_Problem requirements_.
What is needed is an exact transcription of every entry below, with the pictures left out.

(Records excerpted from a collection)
+===+
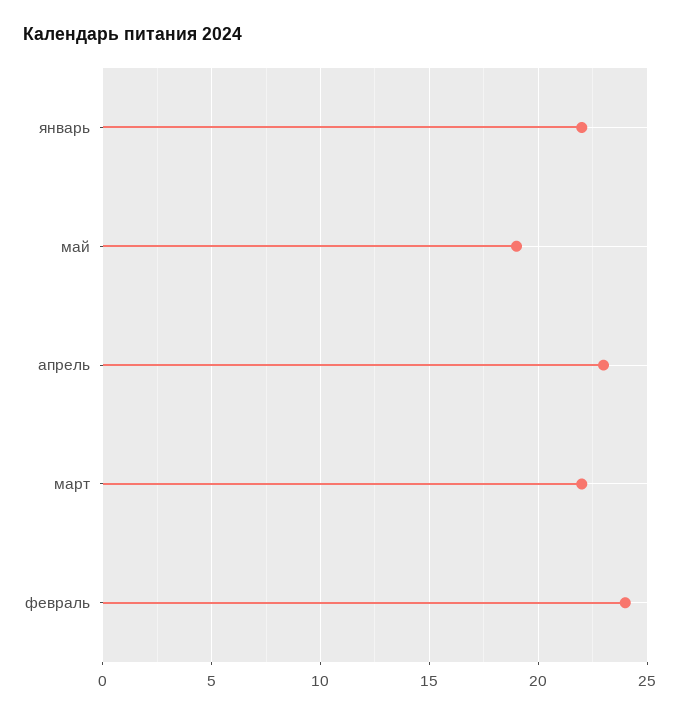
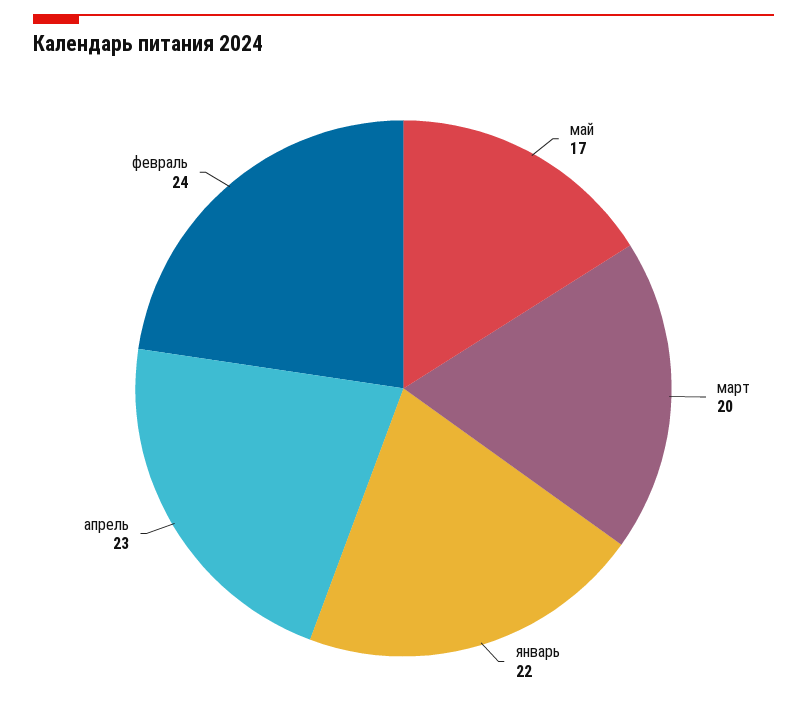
май: 19 -> 17
март: 22 -> 20

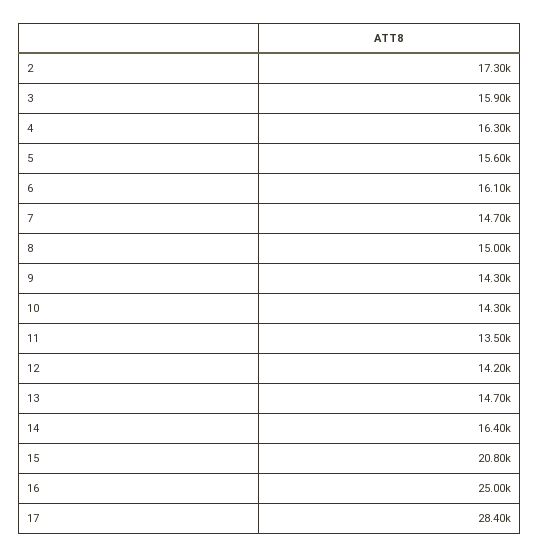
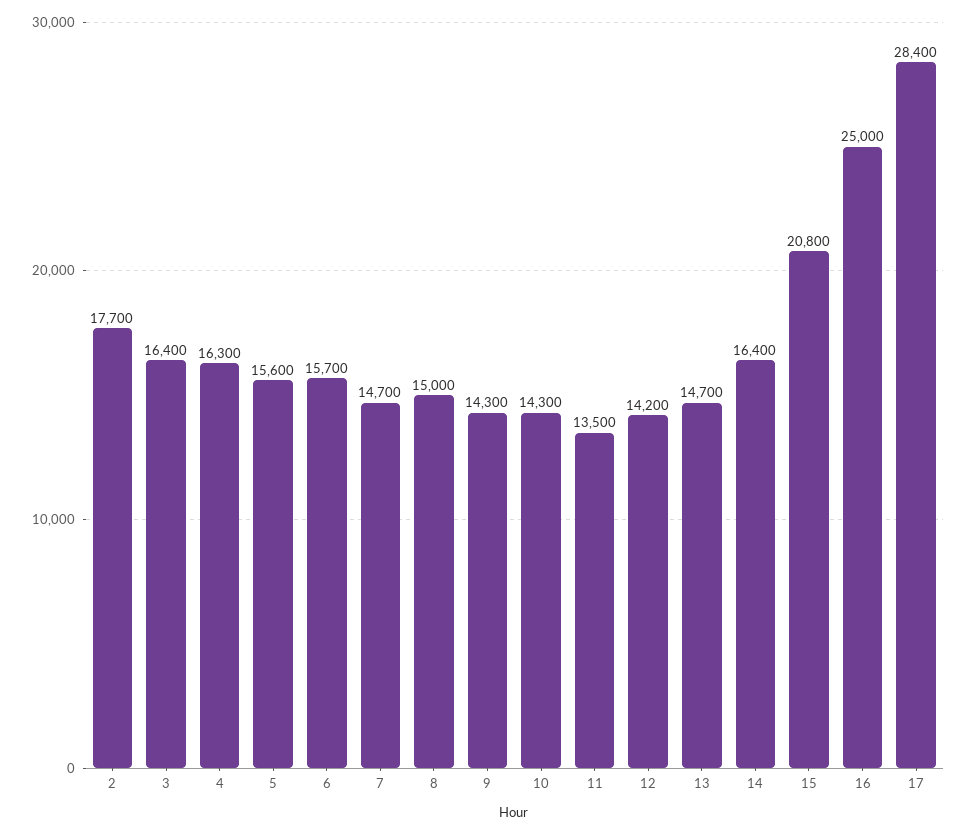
2: 17300 -> 17700
3: 15900 -> 16400
6: 16100 -> 15700

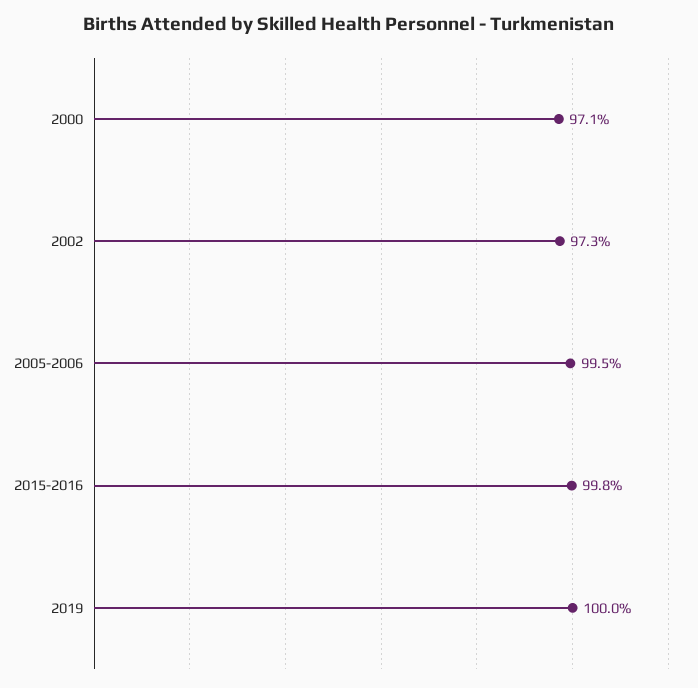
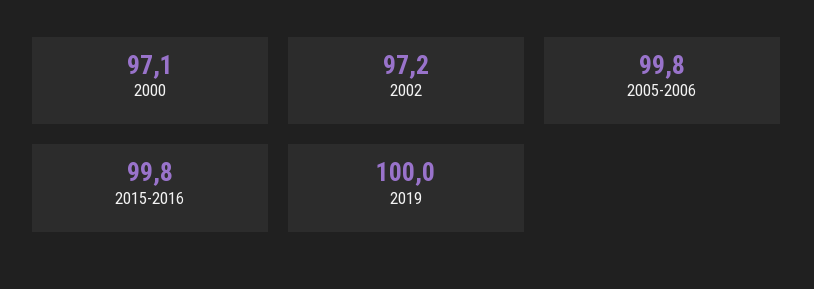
2002: 97.3 -> 97.2
2005-2006: 99.5 -> 99.8

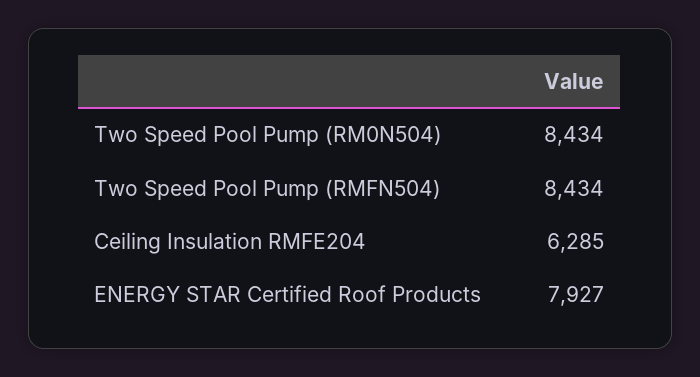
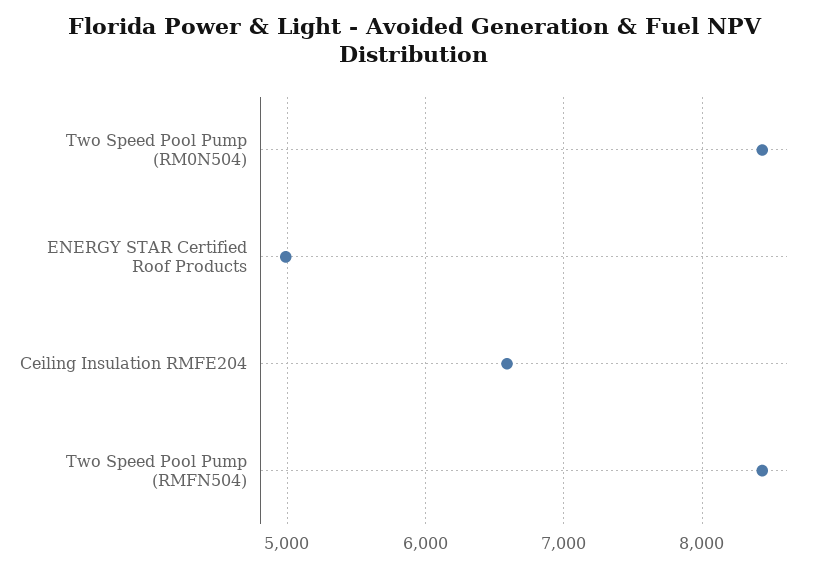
Ceiling Insulation RMFE204: 6285 -> 6600
ENERGY STAR Certified Roof Products: 7927 -> 5000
+===+
_Finished task_.
май: 19 -> 17
март: 22 -> 20

2: 17300 -> 17700
3: 15900 -> 16400
6: 16100 -> 15700

2002: 97.3 -> 97.2
2005-2006: 99.5 -> 99.8

Ceiling Insulation RMFE204: 6285 -> 6600
ENERGY STAR Certified Roof Products: 7927 -> 5000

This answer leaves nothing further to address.